A pollution link to why Delhi gets heavy winter fog

A study by Indian Institute of Tropical Meteorology and India Meteorological Department shows that the intensity of fog during the winter season has been increasing over Delhi due to the high pollution load.

india Updated: Dec 31, 2019 06:44 IST
Jayashree Nandi
Jayashree Nandi
New Delhi
People out on a foggy morning at Moti Bagh in New Delhi, on 28 December.
People out on a foggy morning at Moti Bagh in New Delhi, on 28 December. (HT PHOTO)

Delhi and many other parts of northwest India experience severe dense fog almost every winter disrupting air and train schedules and making road passengers more susceptible to accidents.

But why is NW India, more specifically the Indo-Gangetic Plain region susceptible to dense fog of this scale?

Meteorologists explain its mainly due to four reasons-- low winds, low temperatures, availability of moisture and pollution particles which act as surface for condensation. Delhi’s air quality index on Monday morning was 448 in severe category.

Fog is basically suspended water droplets or ice crystals in air very close to the surface.

A study by scientists of Indian Institute of Tropical Meteorology and India Meteorological Department published in 2017 in the journal of Aerosol and Air Quality Research (AAQR) the frequency and intensity of fog episodes during the winter season has been increasing during the past decade (2006 to 2016)over the megacity of Delhi due to the high pollution load. “The role of atmospheric aerosols is very important in the life cycle of fog in the urban areas,” the study said.

Mass concentration of Black carbon (BC)-- a component of particulate matter increased before and during the initial phase of a dense fog period. The study found decrease in temperature and increase in relative humidity (RH) played a major role in sustaining the dense fog despite the reduction in aerosol load thereafter.

Meteorologists have been noticing the phenomenon of extremely low day temperatures or cold spells accompanied by dense fog or low cloud cover over NW India more often since 1997. Delhi has been experiencing a cold spell for 16 days now.

“In 1976 there was a cold spell for six days. But after that the phenomenon has become more common in the late 90’s. If fog or low cloud hours increase obviously less solar energy is received and hence days are cold,” said RK Jenamani, senior scientist at National Weather Forecasting Centre.

Jenamani published a study in the Current Science journal in 2007 which said that there has been a fall in average maximum temperature by 2–3 degree C over 2 stations in the peak winter of January since 1989 with increase in average fog (all intensities of fog) hours per day by 8 h during the same period.

■ Check your understanding ■
1 > Copy the stretch of the Delhi fog article from "Mass concentration of" through "aerosol load thereafter." word for word.
2 > Translate this sentence from the Delhi fog article into Spanish: "Fog is basically suspended water droplets or ice crystals in air very close to the surface."

■ Entries supplied ■
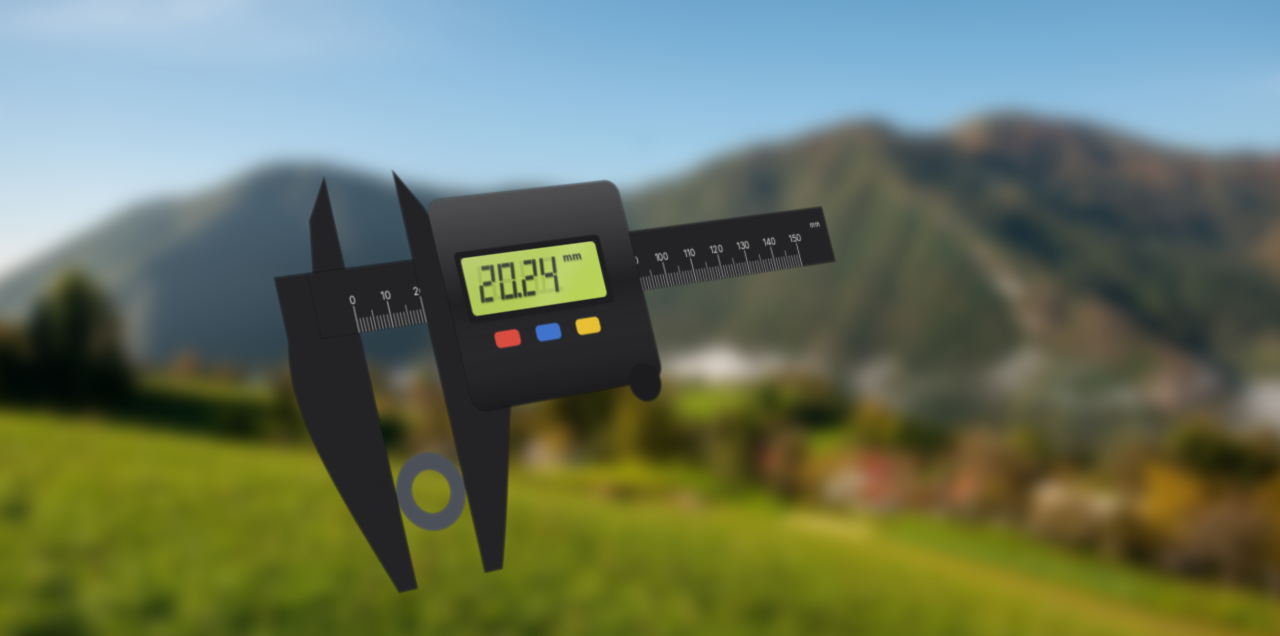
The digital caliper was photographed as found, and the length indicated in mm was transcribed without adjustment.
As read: 20.24 mm
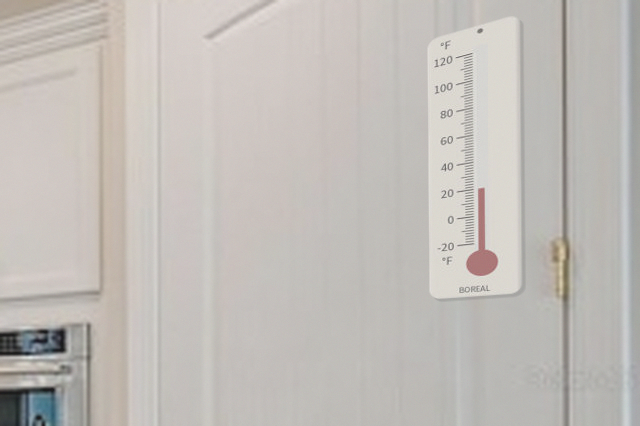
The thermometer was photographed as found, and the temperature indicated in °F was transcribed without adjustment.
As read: 20 °F
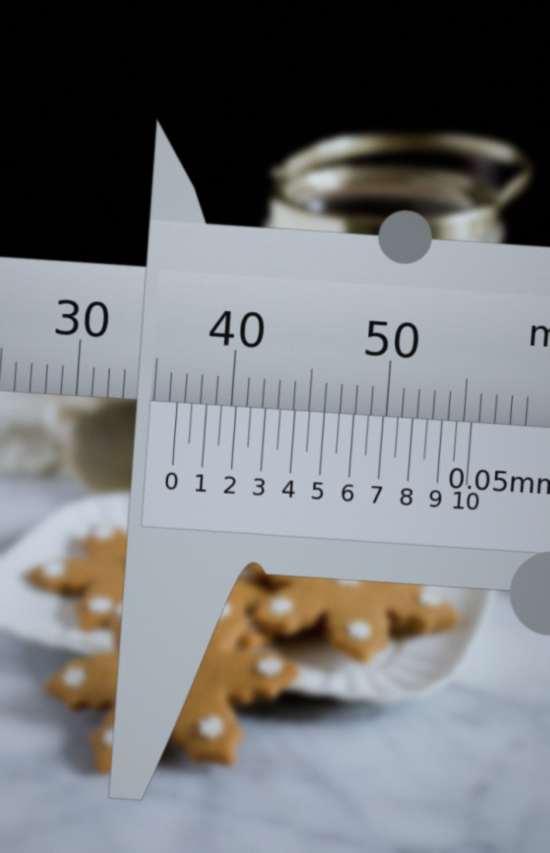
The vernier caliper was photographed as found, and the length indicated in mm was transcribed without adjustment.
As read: 36.5 mm
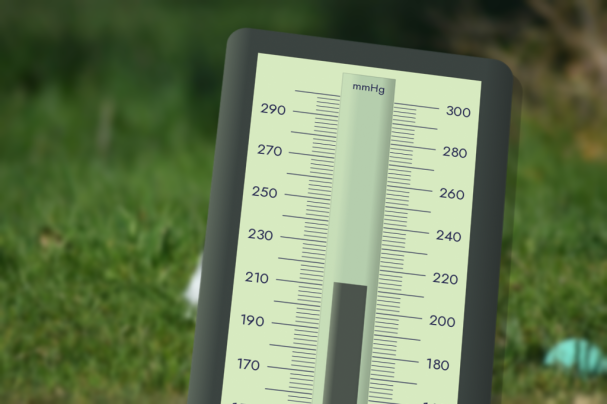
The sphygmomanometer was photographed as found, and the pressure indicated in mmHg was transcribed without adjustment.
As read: 212 mmHg
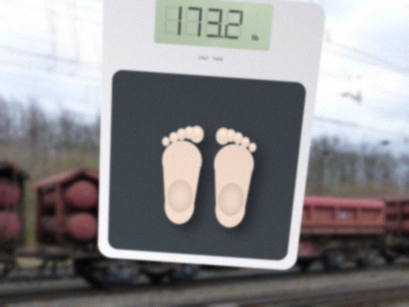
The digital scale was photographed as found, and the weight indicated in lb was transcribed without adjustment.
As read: 173.2 lb
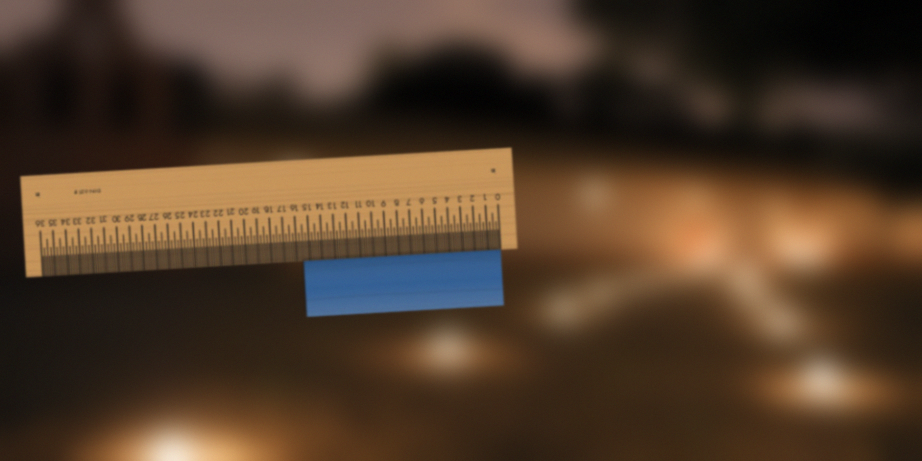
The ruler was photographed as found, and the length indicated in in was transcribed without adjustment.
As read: 15.5 in
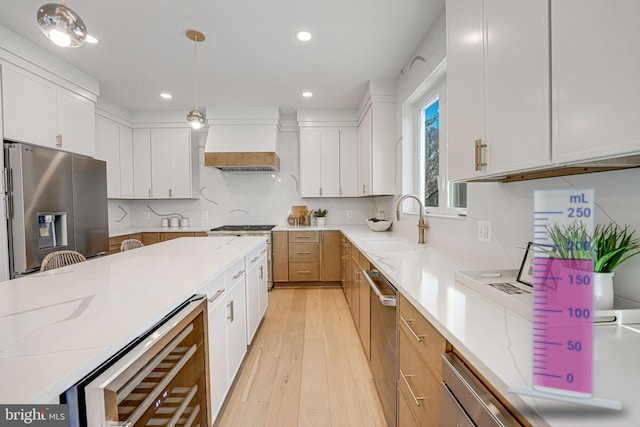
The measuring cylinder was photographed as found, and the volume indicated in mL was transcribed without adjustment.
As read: 180 mL
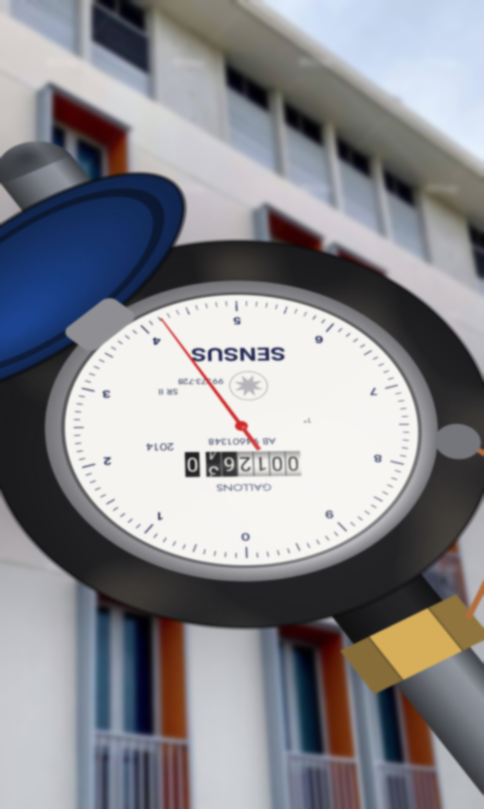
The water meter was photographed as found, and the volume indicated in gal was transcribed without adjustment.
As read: 12634.2 gal
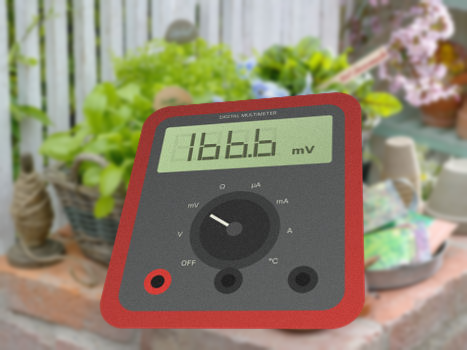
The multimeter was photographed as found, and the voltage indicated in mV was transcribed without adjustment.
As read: 166.6 mV
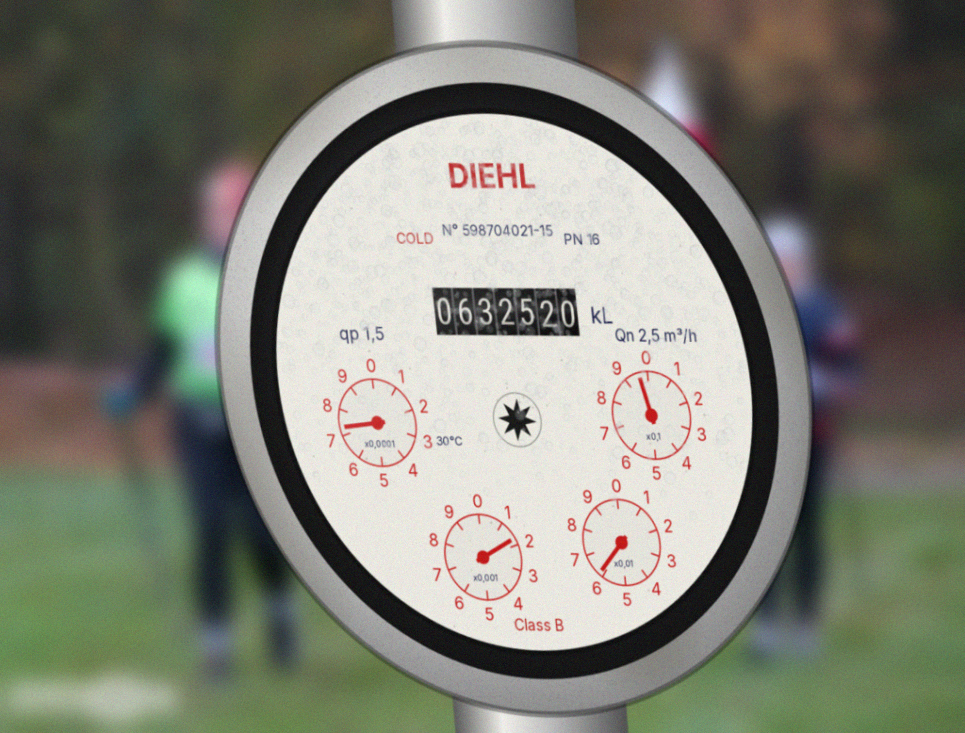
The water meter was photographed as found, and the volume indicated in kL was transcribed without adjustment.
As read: 632519.9617 kL
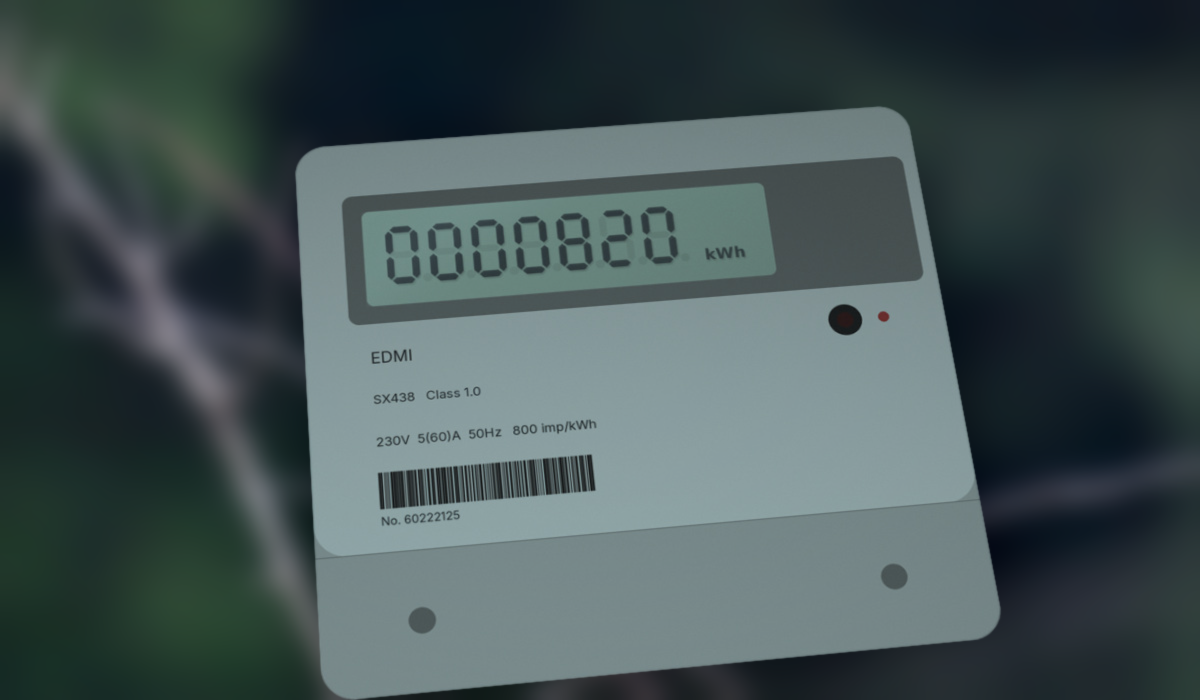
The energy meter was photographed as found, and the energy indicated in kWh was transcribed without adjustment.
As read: 820 kWh
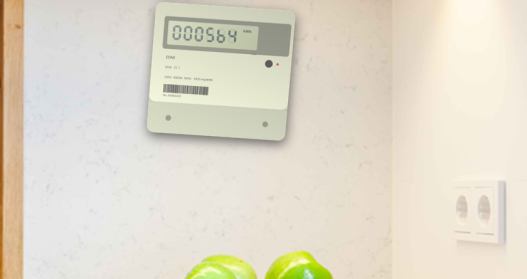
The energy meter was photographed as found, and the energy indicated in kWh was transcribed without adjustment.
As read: 564 kWh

■ Task-by-task answers ■
1 >
Mass concentration of Black carbon (BC)-- a component of particulate matter increased before and during the initial phase of a dense fog period. The study found decrease in temperature and increase in relative humidity (RH) played a major role in sustaining the dense fog despite the reduction in aerosol load thereafter.

2 > La niebla consiste básicamente en gotitas de agua o cristales de hielo suspendidos en el aire muy cerca de la superficie.